WORK TASK
Every line below between the line holding "Дополнительные" and the line holding "ГРИГОРЬЕВ Е.М.", inclusive, should be repeated exactly, and all other lines omitted.
--- DATA SUPPLIED Enclosed Below ---
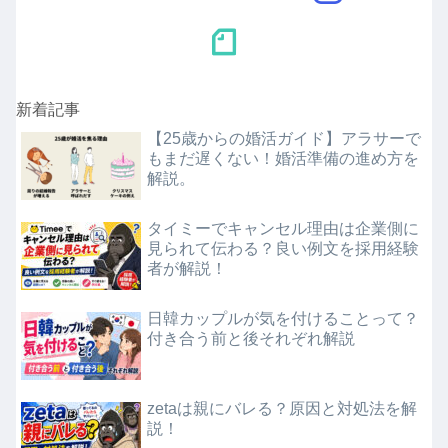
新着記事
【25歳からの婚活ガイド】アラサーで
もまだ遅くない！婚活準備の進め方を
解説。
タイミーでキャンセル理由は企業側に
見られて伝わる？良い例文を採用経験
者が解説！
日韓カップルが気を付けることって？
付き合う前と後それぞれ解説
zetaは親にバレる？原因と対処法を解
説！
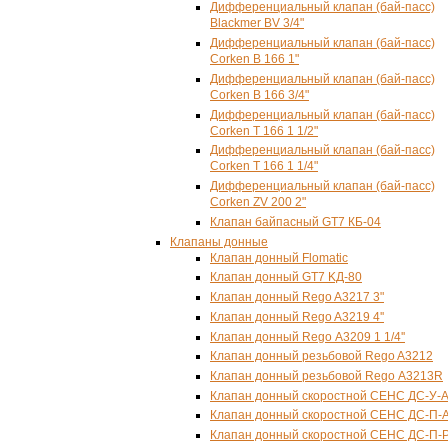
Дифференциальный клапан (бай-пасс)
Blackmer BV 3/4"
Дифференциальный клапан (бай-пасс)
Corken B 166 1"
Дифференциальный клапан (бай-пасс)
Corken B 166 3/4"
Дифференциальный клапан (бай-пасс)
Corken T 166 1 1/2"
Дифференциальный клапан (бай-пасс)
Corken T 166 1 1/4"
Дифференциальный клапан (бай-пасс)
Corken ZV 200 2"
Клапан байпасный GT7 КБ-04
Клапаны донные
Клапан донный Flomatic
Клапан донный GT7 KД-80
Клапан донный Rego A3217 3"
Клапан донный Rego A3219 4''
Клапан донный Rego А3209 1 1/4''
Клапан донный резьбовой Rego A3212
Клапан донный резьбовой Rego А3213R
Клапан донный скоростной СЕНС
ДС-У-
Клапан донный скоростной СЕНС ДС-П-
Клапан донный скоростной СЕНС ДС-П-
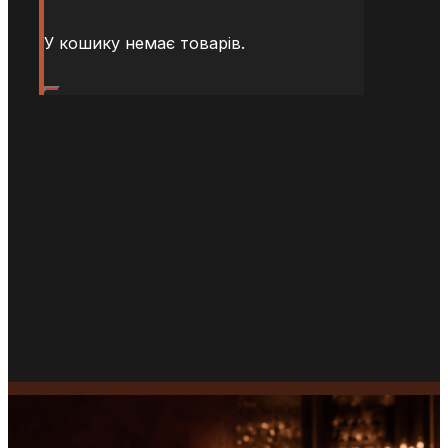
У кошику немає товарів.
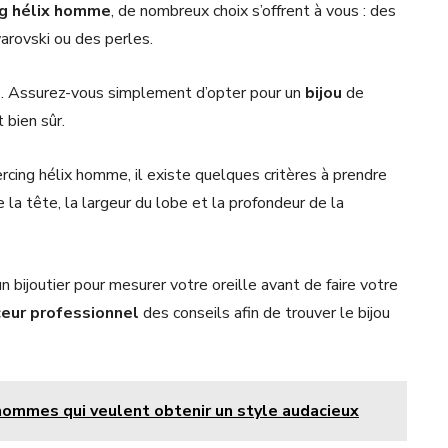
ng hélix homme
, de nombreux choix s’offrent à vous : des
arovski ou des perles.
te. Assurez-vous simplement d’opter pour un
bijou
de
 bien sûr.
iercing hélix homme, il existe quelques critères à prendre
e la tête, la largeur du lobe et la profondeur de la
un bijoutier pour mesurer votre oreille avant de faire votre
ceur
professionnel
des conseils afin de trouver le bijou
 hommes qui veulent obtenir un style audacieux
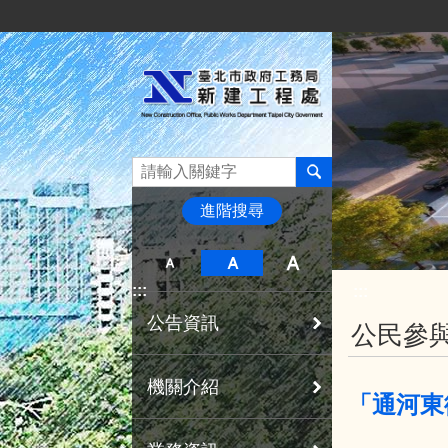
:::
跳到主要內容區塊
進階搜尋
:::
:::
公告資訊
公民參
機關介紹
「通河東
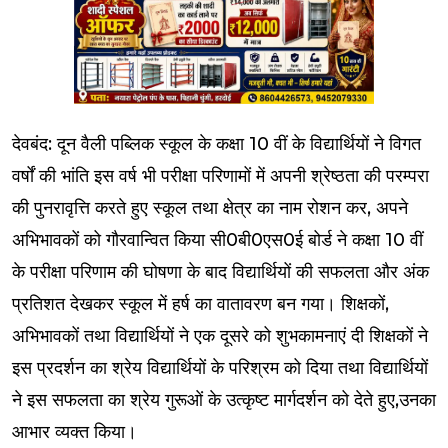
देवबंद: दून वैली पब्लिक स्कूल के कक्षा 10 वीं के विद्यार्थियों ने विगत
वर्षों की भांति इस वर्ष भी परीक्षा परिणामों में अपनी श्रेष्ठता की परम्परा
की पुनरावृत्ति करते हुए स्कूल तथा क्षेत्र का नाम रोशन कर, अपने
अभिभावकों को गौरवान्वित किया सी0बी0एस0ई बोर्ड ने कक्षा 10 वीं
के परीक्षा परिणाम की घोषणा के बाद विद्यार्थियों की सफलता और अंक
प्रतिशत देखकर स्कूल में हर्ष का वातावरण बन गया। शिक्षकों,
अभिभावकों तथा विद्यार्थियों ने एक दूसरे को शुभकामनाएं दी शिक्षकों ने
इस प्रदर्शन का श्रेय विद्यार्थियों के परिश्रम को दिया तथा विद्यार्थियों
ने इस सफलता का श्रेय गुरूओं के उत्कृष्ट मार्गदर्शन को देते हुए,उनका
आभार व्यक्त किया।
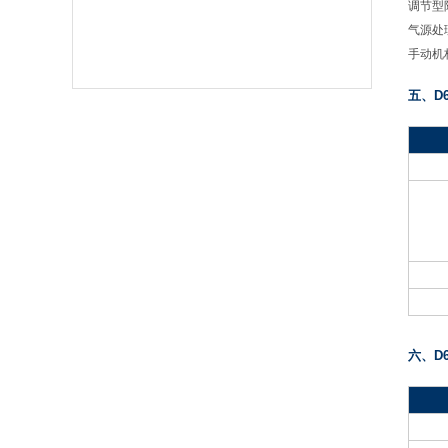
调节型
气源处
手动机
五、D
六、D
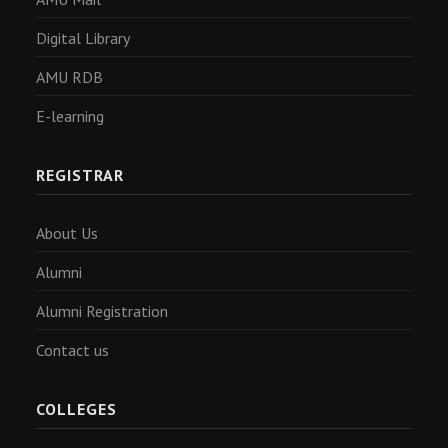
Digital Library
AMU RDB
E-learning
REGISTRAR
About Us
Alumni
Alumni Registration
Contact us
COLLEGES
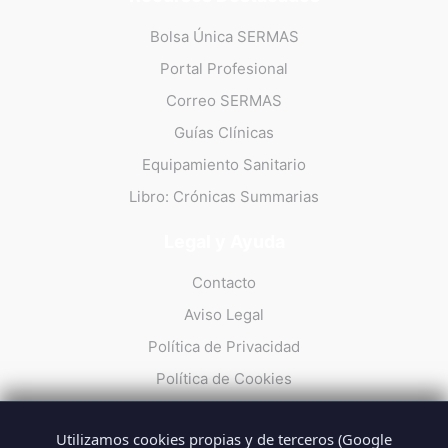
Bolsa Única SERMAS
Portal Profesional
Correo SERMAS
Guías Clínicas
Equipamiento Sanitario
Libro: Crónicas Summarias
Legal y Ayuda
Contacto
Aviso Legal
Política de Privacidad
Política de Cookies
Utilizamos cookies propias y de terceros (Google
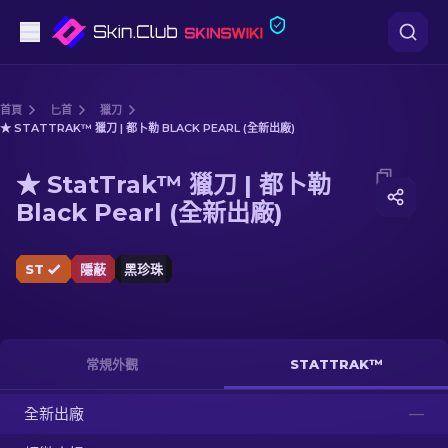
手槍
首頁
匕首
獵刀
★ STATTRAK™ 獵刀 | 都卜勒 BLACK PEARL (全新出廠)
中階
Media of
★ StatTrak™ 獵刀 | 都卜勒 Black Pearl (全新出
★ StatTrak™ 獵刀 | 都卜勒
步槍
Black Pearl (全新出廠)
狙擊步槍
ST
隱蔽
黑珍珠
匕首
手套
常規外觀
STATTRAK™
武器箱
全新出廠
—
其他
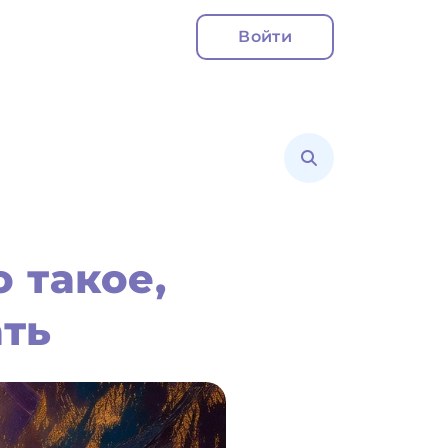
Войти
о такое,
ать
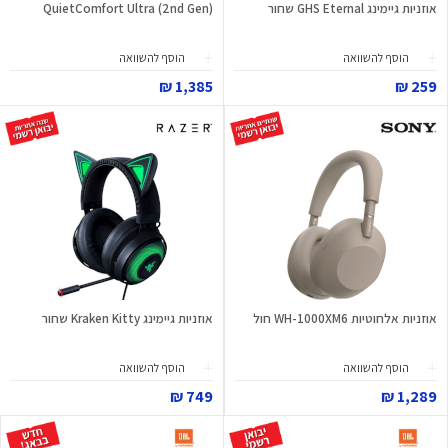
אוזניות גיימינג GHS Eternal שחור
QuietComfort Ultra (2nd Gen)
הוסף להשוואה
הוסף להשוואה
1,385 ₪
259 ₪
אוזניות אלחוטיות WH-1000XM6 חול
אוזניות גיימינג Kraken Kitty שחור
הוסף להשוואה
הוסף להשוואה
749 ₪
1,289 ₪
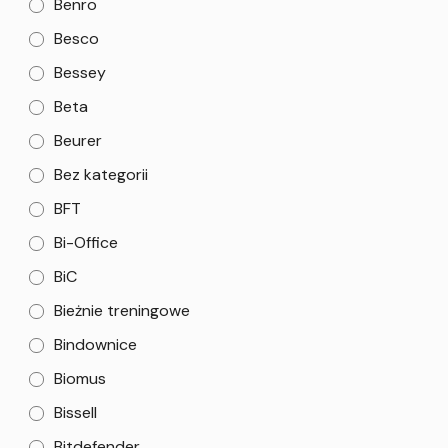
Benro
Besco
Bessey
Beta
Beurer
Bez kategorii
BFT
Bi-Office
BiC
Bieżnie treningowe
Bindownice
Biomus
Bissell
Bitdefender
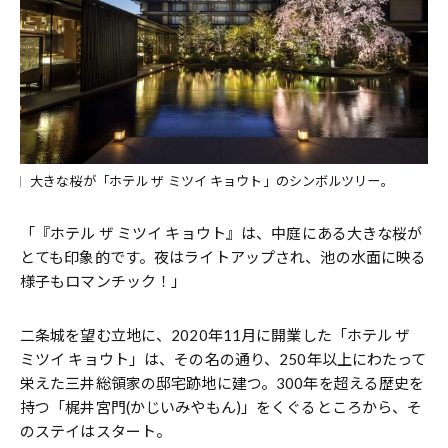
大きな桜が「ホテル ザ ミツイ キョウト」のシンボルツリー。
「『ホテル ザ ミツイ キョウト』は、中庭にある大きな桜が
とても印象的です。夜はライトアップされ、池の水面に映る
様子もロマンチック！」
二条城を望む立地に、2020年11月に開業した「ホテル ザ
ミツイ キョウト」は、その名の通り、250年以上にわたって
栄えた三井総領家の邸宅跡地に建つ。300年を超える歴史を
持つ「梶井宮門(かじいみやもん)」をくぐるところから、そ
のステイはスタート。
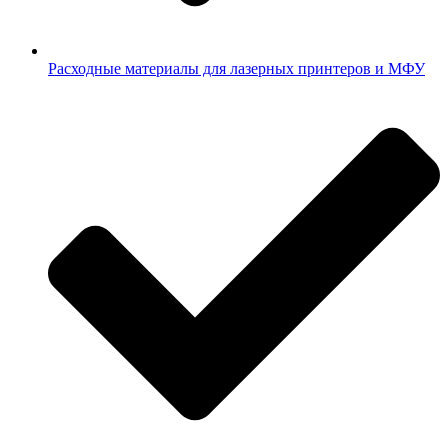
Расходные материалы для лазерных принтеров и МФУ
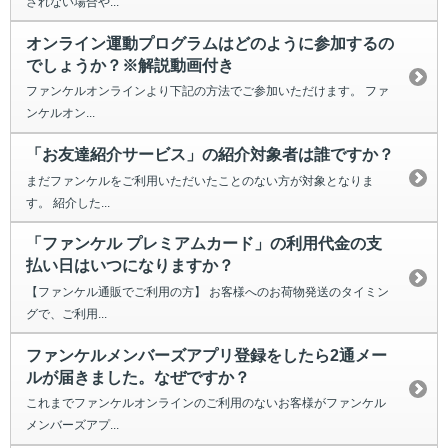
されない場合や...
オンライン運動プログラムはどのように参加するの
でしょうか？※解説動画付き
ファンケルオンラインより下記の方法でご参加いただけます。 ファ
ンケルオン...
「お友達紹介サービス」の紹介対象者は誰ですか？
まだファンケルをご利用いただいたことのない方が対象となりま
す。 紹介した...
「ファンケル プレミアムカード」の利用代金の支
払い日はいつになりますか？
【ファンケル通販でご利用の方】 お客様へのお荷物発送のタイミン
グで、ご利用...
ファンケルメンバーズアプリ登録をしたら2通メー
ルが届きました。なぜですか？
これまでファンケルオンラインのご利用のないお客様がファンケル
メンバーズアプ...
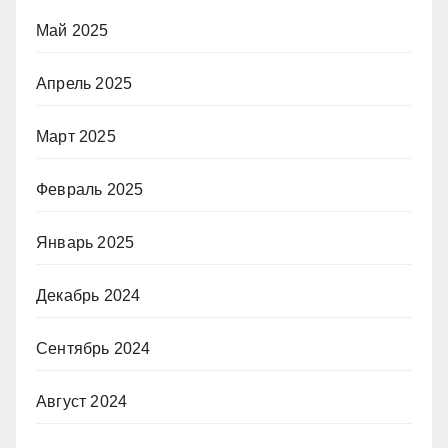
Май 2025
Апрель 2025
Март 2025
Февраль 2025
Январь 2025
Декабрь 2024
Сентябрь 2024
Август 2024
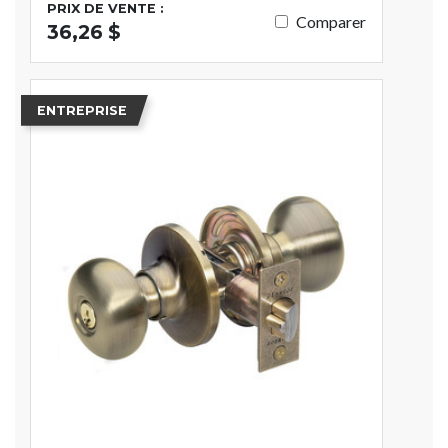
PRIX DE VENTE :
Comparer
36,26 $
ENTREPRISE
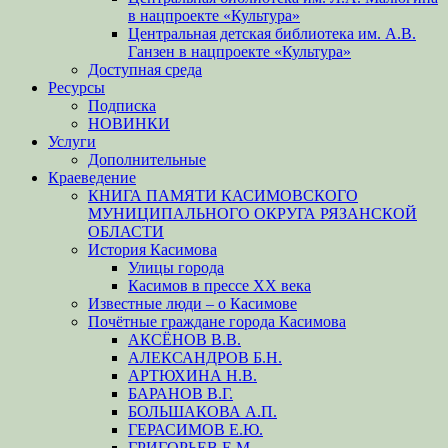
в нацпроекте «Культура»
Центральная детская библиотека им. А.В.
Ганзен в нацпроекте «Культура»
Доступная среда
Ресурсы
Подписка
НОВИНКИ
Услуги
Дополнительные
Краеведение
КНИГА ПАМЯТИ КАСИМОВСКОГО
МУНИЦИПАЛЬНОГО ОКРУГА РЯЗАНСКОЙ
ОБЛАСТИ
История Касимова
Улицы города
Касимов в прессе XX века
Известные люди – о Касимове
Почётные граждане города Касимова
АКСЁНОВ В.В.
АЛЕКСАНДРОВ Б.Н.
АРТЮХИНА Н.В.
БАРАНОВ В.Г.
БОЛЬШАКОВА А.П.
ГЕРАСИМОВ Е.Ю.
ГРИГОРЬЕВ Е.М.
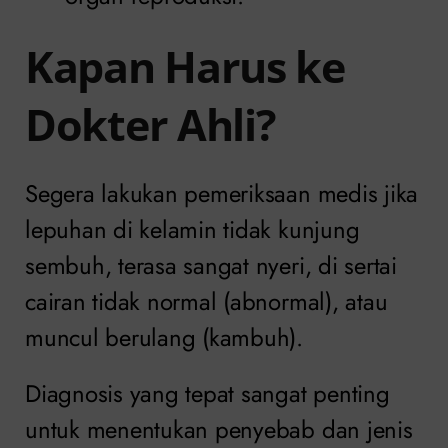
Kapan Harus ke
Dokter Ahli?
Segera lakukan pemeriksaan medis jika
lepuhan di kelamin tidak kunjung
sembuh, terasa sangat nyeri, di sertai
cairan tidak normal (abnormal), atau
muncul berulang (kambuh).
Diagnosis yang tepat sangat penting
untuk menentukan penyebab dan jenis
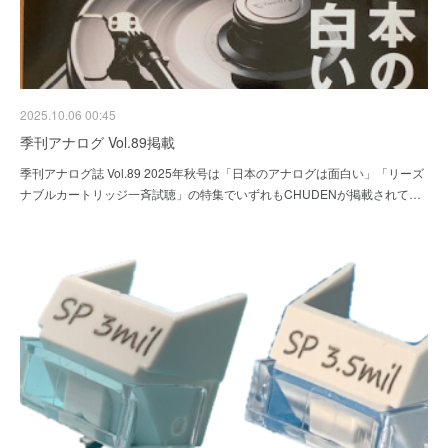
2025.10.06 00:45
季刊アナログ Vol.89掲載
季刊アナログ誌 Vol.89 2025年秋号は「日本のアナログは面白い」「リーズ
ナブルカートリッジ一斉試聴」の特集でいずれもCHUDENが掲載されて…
--- End of Enclosed DATA SUPPLIED ---
RESULT FOR THIS TASK
Дополнительные
Краеведение
КНИГА ПАМЯТИ КАСИМОВСКОГО
МУНИЦИПАЛЬНОГО ОКРУГА РЯЗАНСКОЙ
ОБЛАСТИ
История Касимова
Улицы города
Касимов в прессе XX века
Известные люди – о Касимове
Почётные граждане города Касимова
АКСЁНОВ В.В.
АЛЕКСАНДРОВ Б.Н.
АРТЮХИНА Н.В.
БАРАНОВ В.Г.
БОЛЬШАКОВА А.П.
ГЕРАСИМОВ Е.Ю.
ГРИГОРЬЕВ Е.М.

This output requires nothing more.